I ask, “Do these cabinets always show major alarms like this?”

“Yea.  The minor alarm is probably that the door to the cabinet is open, and the major alarm is probably that only one rectifier (of two in the cabinet) is working to keep the batteries charged.  Or, it could be all these cards that are plugged in and configured but not connected.  I’m not sure.  I’d have to do further testing.  But your circuit doesn’t show an alarm, so it’s probably OK.”

“You mean you don’t maintain the equipment so that you could just open the door, look for a red light, and if nothing is lit close the door and be on your way?”

“Nope.”

Tick-tock.  Tick-tock.  Tick-tock.

Eighteen thirty: I go back upstairs to my office to get my stuff and go home.  When I pass the demark fifteen minutes later, the door is closed and Mr. Qwest is gone.  Well, I guess the problem wasn’t really here.
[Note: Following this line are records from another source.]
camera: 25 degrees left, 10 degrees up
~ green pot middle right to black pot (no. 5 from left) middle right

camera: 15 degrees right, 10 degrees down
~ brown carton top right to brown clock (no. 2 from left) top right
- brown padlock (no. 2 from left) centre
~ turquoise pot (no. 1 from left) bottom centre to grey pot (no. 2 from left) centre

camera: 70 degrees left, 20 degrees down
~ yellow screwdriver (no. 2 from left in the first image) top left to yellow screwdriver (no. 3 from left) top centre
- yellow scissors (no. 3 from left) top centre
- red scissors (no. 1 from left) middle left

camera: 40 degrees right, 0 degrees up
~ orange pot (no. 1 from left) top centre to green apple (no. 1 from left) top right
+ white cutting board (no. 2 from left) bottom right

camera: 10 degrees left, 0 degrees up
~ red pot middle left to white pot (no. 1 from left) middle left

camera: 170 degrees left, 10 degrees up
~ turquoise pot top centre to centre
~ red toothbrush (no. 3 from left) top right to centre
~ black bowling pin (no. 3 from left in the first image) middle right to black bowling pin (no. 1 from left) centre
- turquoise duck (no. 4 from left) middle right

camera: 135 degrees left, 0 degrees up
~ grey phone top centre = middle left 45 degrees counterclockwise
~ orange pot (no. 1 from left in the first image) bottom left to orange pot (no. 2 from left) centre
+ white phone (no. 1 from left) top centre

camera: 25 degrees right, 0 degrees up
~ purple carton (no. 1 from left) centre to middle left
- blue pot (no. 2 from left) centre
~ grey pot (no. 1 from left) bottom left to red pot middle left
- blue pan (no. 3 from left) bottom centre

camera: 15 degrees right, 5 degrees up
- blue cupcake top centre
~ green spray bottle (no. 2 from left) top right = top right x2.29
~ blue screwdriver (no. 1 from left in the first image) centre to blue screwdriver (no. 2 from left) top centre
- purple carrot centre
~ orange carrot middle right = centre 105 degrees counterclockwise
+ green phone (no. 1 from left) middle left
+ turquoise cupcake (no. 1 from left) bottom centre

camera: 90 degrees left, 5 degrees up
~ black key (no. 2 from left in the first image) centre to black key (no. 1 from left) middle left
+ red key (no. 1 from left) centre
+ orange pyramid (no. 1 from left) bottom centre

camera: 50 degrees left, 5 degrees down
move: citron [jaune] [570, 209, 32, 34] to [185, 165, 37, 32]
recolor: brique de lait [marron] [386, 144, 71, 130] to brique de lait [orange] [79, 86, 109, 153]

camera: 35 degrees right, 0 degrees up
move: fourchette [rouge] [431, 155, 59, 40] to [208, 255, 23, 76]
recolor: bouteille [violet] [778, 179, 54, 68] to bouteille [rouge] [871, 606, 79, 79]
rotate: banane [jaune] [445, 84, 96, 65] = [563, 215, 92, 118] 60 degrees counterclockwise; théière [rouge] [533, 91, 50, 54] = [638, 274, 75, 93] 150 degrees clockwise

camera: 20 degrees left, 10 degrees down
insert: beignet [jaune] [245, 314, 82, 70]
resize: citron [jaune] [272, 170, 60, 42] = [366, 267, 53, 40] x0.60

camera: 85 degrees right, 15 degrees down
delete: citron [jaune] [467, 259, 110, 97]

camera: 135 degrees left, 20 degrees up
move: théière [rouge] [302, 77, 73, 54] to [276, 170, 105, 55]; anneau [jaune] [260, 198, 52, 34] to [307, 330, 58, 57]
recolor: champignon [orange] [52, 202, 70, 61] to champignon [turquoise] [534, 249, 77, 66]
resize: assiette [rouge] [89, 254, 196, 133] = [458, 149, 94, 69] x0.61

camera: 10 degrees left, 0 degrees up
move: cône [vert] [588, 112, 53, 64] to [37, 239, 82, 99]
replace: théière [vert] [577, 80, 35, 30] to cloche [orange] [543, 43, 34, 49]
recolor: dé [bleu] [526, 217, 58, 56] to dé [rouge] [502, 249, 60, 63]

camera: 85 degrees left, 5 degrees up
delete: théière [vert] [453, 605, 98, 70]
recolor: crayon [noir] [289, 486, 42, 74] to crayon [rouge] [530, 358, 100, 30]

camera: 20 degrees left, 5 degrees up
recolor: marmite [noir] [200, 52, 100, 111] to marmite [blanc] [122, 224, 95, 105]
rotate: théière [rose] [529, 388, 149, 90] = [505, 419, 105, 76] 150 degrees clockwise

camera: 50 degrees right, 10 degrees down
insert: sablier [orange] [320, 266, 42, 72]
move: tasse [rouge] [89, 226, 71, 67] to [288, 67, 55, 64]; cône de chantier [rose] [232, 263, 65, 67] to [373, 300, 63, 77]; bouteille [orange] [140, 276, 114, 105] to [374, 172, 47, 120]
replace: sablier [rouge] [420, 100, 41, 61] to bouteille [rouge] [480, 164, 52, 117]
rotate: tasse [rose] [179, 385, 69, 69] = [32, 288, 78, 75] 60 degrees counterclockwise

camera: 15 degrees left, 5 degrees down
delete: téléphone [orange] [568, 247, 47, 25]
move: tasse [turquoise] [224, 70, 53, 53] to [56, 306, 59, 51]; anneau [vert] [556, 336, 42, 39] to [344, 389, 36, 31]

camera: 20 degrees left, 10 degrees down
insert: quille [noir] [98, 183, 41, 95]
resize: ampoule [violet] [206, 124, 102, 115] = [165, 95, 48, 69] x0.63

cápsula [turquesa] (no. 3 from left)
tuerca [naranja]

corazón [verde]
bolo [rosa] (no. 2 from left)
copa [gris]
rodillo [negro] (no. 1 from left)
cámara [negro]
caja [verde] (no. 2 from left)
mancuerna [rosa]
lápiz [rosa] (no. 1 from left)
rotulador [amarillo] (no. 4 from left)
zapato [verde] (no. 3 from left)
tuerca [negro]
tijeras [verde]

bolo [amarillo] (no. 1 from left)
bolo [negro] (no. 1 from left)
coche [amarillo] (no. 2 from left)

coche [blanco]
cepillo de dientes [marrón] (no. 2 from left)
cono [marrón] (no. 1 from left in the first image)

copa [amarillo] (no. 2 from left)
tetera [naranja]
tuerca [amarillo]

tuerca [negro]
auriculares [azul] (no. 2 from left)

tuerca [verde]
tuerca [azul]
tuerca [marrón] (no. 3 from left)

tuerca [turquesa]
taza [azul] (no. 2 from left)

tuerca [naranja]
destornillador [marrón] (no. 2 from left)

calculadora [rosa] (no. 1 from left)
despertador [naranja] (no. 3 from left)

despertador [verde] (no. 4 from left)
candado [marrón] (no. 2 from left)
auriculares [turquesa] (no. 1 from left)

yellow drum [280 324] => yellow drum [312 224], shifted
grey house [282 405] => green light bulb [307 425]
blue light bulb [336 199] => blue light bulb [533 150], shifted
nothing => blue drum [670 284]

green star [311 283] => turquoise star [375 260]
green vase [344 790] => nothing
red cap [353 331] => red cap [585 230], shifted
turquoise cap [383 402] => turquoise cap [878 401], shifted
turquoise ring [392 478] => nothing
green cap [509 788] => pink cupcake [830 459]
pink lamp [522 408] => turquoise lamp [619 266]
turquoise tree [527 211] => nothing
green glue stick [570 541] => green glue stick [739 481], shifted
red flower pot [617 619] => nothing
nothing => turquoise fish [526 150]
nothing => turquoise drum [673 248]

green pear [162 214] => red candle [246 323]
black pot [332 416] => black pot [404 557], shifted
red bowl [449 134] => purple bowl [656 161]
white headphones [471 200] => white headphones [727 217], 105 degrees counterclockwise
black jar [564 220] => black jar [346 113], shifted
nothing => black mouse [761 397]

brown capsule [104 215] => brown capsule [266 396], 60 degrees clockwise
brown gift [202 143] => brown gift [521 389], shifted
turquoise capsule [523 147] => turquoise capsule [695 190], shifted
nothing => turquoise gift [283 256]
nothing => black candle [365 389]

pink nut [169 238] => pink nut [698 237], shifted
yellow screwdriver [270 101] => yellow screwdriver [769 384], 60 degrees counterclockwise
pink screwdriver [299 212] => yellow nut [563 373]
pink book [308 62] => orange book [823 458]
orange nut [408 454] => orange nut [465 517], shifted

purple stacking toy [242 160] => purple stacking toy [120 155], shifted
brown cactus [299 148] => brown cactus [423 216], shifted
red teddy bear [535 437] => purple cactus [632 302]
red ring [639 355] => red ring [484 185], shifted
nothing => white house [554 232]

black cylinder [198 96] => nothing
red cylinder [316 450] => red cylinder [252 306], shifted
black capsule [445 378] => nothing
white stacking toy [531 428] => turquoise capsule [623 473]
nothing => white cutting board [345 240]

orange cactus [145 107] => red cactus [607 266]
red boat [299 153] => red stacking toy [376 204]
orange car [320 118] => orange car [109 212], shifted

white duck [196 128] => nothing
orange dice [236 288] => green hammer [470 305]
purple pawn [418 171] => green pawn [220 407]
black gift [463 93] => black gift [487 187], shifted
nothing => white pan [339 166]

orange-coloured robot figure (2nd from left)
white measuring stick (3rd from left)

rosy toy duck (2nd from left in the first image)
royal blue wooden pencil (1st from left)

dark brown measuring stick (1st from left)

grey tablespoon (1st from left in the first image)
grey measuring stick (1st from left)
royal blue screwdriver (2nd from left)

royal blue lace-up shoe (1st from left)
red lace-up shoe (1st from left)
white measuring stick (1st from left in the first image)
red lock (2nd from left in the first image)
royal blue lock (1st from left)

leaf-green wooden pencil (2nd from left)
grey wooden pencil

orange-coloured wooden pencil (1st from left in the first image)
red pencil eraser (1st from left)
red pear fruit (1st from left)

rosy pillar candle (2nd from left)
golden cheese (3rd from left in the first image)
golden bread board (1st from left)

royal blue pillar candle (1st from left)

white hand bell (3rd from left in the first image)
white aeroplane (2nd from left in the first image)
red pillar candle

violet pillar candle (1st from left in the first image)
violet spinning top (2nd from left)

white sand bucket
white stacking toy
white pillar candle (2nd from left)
Twenty-two hundred: After dinner and a walk around Lake Como with a friend I call Sprint to inquire about the status.

“Qwest closed the ticket around Nineteen hundred.  There was something wrong with a piece of equipment at the CO.  Your circuit should be working.”

Hell.  It’s too late to take another hour and a half out of my day to drive back to the office and restart the router.  I’ll have my network admin bounce it in the morning.

In the morning, everything was golden and we had service.

So what’s the moral?

Well, in my opinion; if the equipment is in as crappy a condition at the CO as it was at the demark I can understand why it took them so bloody long to diagnose the problem.  In my computer room, I can walk in, look around and see what equipment is having issues, because the manufacturers put these little colored lights on the front of it that turn amber or red when that particular piece of gear is having a problem.  The telephone equipment manufacturers are no exception to this practice, and in fact they go so much further.  They put little lights that say minor, major and critical on the front of their gear.

Obviously the Telco’s have mismanaged so badly, that everything is in major alarm all the time.  There is so much gear in the racks that is misconfigured or disconnected that the little lights have no purpose.  When there really is an issue, they have no clue except to physically retest each part of a particular circuit by hand.  What a shame.  What a waste.  And we get to pay the price.

For their part, Sprint really did a pretty good job they communicated, and for the most part they were timely.  But Qwest didn’t communicate at all, and took way too long to find what they should have been able to walk up to and diagnose.  That’s why we hate Qwest.